D’Amico pare voler descrivere il bene che non può esistere se non nell’atto consapevole dell’intenzionalità: voglio essere buono! Si intravede, non solo nelle immagini ma anche negli interstizi, negli spazi bianchi, in quel non-so-che che è molto più di un aspetto dell’amore. La misericordia disciplinata: quell’entità dell’essere che è quello che è. Per esempio, fare grazia e misericordia nel terzo millennio, dopo un «omicidio bianco» in piazza del Parlamento. Ancora una volta un uomo è morto, ucciso sul lavoro: «omicidio», insiste Tano D’amico, non incidente.

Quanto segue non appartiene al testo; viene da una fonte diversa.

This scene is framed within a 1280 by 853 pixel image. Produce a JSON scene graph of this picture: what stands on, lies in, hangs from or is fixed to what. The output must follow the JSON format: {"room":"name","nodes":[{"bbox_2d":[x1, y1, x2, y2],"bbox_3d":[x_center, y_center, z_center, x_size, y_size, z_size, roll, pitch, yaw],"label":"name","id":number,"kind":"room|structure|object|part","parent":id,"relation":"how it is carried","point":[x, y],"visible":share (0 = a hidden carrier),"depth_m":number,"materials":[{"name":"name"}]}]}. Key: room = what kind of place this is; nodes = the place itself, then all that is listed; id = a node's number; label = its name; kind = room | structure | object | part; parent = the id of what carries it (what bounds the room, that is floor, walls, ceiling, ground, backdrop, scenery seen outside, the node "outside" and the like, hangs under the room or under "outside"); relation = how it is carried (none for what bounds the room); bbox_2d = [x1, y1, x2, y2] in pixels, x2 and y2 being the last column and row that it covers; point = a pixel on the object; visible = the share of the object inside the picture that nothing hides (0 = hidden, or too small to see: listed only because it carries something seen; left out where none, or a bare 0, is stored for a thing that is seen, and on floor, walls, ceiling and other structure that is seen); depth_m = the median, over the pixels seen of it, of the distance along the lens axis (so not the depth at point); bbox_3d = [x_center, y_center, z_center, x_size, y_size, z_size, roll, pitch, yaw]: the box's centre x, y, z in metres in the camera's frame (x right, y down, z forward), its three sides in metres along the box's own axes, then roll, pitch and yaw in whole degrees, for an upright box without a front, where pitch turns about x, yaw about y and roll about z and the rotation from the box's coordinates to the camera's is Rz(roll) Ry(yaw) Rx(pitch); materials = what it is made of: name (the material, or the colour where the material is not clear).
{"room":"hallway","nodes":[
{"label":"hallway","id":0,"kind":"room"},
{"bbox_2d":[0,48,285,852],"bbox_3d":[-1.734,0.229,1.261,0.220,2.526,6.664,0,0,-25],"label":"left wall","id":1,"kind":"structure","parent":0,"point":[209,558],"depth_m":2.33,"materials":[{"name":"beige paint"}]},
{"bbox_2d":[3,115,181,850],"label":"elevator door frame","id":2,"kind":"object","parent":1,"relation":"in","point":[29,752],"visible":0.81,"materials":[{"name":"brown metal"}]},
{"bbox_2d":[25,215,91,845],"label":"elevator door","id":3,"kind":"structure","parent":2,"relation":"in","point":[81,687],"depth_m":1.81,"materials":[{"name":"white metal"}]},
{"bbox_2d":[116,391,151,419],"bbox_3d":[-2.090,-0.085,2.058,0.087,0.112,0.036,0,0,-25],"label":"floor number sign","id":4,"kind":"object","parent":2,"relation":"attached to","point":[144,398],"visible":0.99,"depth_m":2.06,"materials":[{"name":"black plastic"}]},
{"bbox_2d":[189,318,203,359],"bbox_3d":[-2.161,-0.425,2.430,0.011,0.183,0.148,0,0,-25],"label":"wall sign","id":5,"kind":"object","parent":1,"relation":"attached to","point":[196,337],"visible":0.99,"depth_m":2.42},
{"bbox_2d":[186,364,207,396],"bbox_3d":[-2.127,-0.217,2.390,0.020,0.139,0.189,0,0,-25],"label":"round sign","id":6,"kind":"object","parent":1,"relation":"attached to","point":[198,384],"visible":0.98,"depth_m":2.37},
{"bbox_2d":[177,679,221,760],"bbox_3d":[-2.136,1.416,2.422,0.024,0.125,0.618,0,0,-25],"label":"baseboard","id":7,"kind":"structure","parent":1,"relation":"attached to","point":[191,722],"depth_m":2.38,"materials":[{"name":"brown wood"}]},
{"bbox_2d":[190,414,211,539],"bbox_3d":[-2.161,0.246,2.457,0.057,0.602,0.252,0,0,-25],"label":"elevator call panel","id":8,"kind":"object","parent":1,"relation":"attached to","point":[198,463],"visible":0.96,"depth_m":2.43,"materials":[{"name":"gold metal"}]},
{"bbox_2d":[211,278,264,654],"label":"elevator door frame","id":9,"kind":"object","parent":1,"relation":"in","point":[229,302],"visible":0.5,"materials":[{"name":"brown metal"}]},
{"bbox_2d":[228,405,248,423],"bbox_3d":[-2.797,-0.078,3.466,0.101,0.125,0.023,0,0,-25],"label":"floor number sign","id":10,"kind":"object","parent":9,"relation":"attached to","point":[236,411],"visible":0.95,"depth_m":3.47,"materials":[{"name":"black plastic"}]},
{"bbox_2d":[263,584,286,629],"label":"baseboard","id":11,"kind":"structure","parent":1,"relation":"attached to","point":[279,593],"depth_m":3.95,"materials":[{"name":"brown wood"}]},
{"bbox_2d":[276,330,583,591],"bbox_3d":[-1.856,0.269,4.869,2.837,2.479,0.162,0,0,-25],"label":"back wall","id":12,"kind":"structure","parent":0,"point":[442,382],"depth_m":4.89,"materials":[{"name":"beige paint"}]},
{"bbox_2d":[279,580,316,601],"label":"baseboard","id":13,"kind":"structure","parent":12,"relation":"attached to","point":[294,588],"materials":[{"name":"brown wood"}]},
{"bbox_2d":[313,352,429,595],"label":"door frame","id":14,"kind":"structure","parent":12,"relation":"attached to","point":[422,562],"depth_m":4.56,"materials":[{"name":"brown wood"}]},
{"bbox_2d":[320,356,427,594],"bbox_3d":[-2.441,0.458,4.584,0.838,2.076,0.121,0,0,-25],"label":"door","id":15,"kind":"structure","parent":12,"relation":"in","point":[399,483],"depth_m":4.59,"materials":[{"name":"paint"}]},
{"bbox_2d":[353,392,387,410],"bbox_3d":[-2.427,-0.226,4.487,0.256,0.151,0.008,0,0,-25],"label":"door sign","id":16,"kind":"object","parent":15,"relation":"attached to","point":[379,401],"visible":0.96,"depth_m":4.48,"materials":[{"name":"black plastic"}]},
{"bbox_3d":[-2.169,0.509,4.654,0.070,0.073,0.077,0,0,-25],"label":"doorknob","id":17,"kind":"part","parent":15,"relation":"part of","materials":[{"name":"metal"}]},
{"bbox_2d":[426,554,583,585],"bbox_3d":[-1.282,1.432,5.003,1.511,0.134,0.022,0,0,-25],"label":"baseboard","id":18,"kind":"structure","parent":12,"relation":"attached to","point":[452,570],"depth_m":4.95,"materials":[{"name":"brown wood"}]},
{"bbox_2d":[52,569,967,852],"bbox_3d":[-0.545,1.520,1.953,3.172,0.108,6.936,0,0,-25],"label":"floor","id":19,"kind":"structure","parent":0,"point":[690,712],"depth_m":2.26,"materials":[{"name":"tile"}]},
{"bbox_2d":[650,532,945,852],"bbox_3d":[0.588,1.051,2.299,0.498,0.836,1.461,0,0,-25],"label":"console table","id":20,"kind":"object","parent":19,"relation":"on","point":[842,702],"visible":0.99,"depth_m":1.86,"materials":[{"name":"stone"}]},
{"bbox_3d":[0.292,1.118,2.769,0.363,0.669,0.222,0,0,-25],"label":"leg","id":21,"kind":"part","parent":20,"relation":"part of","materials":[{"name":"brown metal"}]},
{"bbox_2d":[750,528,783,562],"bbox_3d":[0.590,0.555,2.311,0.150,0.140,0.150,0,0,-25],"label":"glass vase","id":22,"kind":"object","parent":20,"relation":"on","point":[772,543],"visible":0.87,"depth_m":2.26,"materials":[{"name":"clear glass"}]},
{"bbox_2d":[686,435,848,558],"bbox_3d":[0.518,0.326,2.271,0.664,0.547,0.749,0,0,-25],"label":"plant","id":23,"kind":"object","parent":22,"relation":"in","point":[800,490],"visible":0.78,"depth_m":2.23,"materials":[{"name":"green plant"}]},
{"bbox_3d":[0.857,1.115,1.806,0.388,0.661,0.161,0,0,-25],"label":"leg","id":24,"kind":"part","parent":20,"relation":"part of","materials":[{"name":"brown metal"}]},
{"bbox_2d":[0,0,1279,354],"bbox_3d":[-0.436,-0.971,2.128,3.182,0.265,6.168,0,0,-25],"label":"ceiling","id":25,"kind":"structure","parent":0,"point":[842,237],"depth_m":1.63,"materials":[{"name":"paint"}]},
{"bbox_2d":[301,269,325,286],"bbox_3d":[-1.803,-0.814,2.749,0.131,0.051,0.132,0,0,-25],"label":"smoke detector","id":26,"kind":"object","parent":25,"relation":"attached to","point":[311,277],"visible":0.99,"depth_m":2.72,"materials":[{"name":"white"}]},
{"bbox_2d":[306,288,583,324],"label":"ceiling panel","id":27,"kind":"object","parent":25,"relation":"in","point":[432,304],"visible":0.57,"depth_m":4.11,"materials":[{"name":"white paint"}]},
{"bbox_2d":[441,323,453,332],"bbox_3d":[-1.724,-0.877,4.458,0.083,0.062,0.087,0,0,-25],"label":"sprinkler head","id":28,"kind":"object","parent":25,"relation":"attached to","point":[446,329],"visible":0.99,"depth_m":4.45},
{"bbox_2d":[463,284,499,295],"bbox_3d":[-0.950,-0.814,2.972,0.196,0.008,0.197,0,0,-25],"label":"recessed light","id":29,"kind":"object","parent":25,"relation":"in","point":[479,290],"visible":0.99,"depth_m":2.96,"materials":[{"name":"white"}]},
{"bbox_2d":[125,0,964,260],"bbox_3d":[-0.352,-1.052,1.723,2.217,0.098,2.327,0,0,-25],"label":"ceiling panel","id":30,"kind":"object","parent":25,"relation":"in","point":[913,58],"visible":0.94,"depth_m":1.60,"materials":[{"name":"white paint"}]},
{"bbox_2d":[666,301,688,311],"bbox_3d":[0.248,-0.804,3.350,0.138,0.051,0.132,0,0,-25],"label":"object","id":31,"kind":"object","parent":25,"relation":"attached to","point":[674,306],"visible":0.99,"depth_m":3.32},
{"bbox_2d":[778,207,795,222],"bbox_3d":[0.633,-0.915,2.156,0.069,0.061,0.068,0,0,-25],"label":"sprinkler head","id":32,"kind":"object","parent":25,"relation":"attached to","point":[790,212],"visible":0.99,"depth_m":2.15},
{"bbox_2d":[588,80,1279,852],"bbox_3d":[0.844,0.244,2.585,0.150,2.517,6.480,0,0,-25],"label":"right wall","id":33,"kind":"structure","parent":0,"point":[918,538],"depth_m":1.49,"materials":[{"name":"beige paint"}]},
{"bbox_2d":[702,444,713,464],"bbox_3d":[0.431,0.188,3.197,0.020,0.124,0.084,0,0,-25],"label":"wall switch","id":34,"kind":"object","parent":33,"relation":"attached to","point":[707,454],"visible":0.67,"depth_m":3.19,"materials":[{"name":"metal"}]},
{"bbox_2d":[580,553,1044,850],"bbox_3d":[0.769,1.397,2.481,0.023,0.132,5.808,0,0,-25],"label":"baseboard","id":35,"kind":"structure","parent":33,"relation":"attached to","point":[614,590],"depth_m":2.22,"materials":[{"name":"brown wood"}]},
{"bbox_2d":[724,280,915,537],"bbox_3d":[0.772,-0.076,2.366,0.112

QUANDO L’UOMO COMUNE, il fotografo – desideroso di occupare l’agorà – si domanda se sia mai esistita la lingua dei vinti, lo fa allo stesso modo in cui Foucault aggiungeva: possiamo descrivere la Storia come una successione di vittorie e di sconfitte? Tano D’amico, dopo la parola misericordia, aggiunge la parola tradimento, concetto altrettanto difficile da arginare in un solo significato. Il tradimento – che si presume abbia accezione negativa in quel consegnarsi al nemico, avvenuto in molti casi, di epoca in epoca, persino inconsapevolmente – non dimentica la relazione complessa che si instaura nel dare voce ai vinti; vinti che, se non hanno una lingua, non significa siano muti, bensì traditi dalle parole e dalle immagini dei vincitori. In un frammento, D’Amico ricorda che una volta è stato sul luogo del Discorso della montagna e lì ha scoperto che in quel luogo soffia, da sempre, un vento «che rende difficile parlarsi e sentirsi». Nel luogo del «discorso», dunque, ci si ritrova alla presenza di un «film muto»; i beati, allora, potrebbero essere semplicemente gli intenzionati a imitare un gesto, come era accaduto nella leggenda del cristianesimo delle origini: replicare l’immagine di un homo sapiens qualunque, l’immagine di un uomo che desideri essere misericordioso.